What you should do: Output the lines below as a numbered list, leaving out the pictures and any blank lines.

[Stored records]
****************************************
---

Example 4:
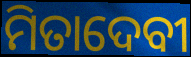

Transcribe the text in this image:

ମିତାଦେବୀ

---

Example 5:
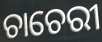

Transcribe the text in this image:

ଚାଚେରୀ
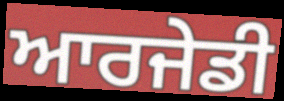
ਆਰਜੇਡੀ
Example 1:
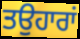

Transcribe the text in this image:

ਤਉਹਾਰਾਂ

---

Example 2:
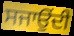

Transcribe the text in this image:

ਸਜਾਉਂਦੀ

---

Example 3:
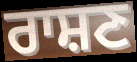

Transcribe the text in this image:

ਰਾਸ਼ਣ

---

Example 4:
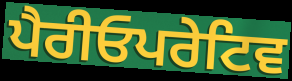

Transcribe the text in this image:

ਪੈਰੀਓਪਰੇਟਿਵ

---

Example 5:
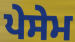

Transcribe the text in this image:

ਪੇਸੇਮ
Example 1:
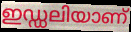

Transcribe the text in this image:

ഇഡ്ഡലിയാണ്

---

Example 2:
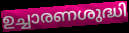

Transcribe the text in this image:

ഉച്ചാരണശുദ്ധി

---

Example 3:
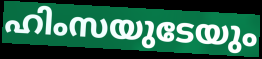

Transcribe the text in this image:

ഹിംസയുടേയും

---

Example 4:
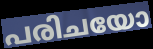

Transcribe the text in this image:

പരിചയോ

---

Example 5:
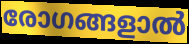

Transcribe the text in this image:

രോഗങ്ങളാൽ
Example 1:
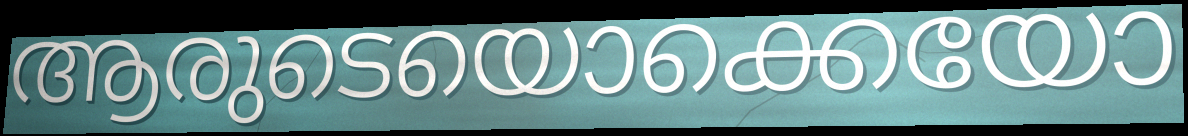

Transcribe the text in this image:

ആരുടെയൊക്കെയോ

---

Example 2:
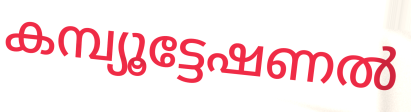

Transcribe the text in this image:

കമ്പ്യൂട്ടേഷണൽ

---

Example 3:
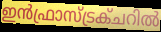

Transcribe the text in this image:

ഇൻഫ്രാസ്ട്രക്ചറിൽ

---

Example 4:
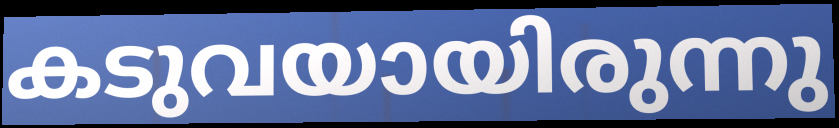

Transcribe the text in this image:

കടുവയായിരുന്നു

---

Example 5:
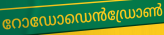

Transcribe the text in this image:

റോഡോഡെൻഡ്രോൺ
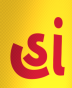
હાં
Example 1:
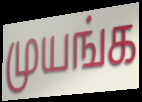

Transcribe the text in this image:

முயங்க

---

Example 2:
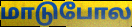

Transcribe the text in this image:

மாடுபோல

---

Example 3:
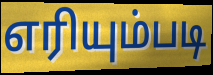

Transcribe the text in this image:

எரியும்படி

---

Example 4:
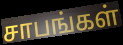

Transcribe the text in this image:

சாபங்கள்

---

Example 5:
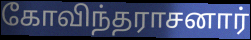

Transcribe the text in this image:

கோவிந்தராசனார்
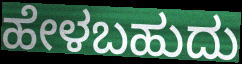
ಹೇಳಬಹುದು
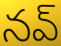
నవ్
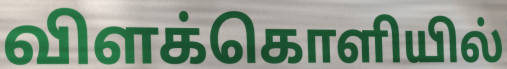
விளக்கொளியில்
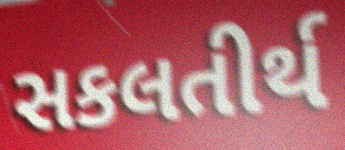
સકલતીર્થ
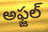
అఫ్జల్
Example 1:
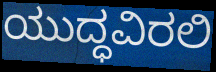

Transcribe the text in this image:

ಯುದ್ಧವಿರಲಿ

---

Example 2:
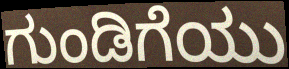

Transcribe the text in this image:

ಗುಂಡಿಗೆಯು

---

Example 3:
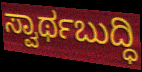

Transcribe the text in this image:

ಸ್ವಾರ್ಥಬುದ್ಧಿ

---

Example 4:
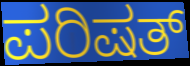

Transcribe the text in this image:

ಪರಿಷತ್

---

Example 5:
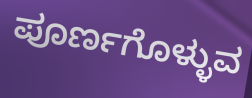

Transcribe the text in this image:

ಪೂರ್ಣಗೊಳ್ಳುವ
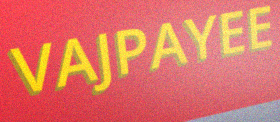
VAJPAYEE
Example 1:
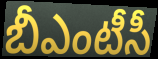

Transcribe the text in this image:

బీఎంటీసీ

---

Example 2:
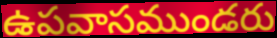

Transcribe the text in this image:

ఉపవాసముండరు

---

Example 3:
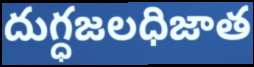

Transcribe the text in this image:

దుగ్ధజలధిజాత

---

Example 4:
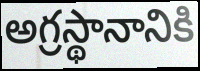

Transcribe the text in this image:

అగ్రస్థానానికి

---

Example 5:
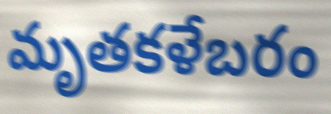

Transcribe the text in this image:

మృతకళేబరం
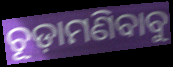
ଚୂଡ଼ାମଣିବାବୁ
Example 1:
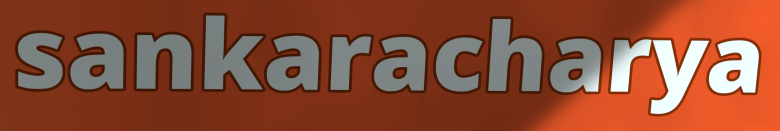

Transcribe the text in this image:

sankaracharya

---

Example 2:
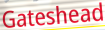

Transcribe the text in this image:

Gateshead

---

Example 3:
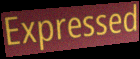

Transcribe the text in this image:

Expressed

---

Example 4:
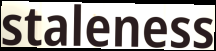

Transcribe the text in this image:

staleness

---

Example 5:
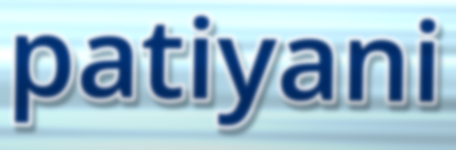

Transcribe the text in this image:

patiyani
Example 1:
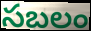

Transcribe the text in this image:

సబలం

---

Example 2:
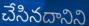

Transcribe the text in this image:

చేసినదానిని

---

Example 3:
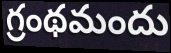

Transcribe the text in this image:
****************************************
Answer to this exercise:
1. ---
2. Example 4:
3. Transcribe the text in this image:
4. ମିତାଦେବୀ
5. ---
6. Example 5:
7. Transcribe the text in this image:
8. ଚାଚେରୀ
9. ਆਰਜੇਡੀ
10. Example 1:
11. Transcribe the text in this image:
12. ਤਉਹਾਰਾਂ
13. ---
14. Example 2:
15. Transcribe the text in this image:
16. ਸਜਾਉਂਦੀ
17. ---
18. Example 3:
19. Transcribe the text in this image:
20. ਰਾਸ਼ਣ
21. ---
22. Example 4:
23. Transcribe the text in this image:
24. ਪੈਰੀਓਪਰੇਟਿਵ
25. ---
26. Example 5:
27. Transcribe the text in this image:
28. ਪੇਸੇਮ
29. Example 1:
30. Transcribe the text in this image:
31. ഇഡ്ഡലിയാണ്
32. ---
33. Example 2:
34. Transcribe the text in this image:
35. ഉച്ചാരണശുദ്ധി
36. ---
37. Example 3:
38. Transcribe the text in this image:
39. ഹിംസയുടേയും
40. ---
41. Example 4:
42. Transcribe the text in this image:
43. പരിചയോ
44. ---
45. Example 5:
46. Transcribe the text in this image:
47. രോഗങ്ങളാൽ
48. Example 1:
49. Transcribe the text in this image:
50. ആരുടെയൊക്കെയോ
51. ---
52. Example 2:
53. Transcribe the text in this image:
54. കമ്പ്യൂട്ടേഷണൽ
55. ---
56. Example 3:
57. Transcribe the text in this image:
58. ഇൻഫ്രാസ്ട്രക്ചറിൽ
59. ---
60. Example 4:
61. Transcribe the text in this image:
62. കടുവയായിരുന്നു
63. ---
64. Example 5:
65. Transcribe the text in this image:
66. റോഡോഡെൻഡ്രോൺ
67. હાં
68. Example 1:
69. Transcribe the text in this image:
70. முயங்க
71. ---
72. Example 2:
73. Transcribe the text in this image:
74. மாடுபோல
75. ---
76. Example 3:
77. Transcribe the text in this image:
78. எரியும்படி
79. ---
80. Example 4:
81. Transcribe the text in this image:
82. சாபங்கள்
83. ---
84. Example 5:
85. Transcribe the text in this image:
86. கோவிந்தராசனார்
87. ಹೇಳಬಹುದು
88. నవ్
89. விளக்கொளியில்
90. સકલતીર્થ
91. అఫ్జల్
92. Example 1:
93. Transcribe the text in this image:
94. ಯುದ್ಧವಿರಲಿ
95. ---
96. Example 2:
97. Transcribe the text in this image:
98. ಗುಂಡಿಗೆಯು
99. ---
100. Example 3:
101. Transcribe the text in this image:
102. ಸ್ವಾರ್ಥಬುದ್ಧಿ
103. ---
104. Example 4:
105. Transcribe the text in this image:
106. ಪರಿಷತ್
107. ---
108. Example 5:
109. Transcribe the text in this image:
110. ಪೂರ್ಣಗೊಳ್ಳುವ
111. VAJPAYEE
112. Example 1:
113. Transcribe the text in this image:
114. బీఎంటీసీ
115. ---
116. Example 2:
117. Transcribe the text in this image:
118. ఉపవాసముండరు
119. ---
120. Example 3:
121. Transcribe the text in this image:
122. దుగ్ధజలధిజాత
123. ---
124. Example 4:
125. Transcribe the text in this image:
126. అగ్రస్థానానికి
127. ---
128. Example 5:
129. Transcribe the text in this image:
130. మృతకళేబరం
131. ଚୂଡ଼ାମଣିବାବୁ
132. Example 1:
133. Transcribe the text in this image:
134. sankaracharya
135. ---
136. Example 2:
137. Transcribe the text in this image:
138. Gateshead
139. ---
140. Example 3:
141. Transcribe the text in this image:
142. Expressed
143. ---
144. Example 4:
145. Transcribe the text in this image:
146. staleness
147. ---
148. Example 5:
149. Transcribe the text in this image:
150. patiyani
151. Example 1:
152. Transcribe the text in this image:
153. సబలం
154. ---
155. Example 2:
156. Transcribe the text in this image:
157. చేసినదానిని
158. ---
159. Example 3:
160. Transcribe the text in this image:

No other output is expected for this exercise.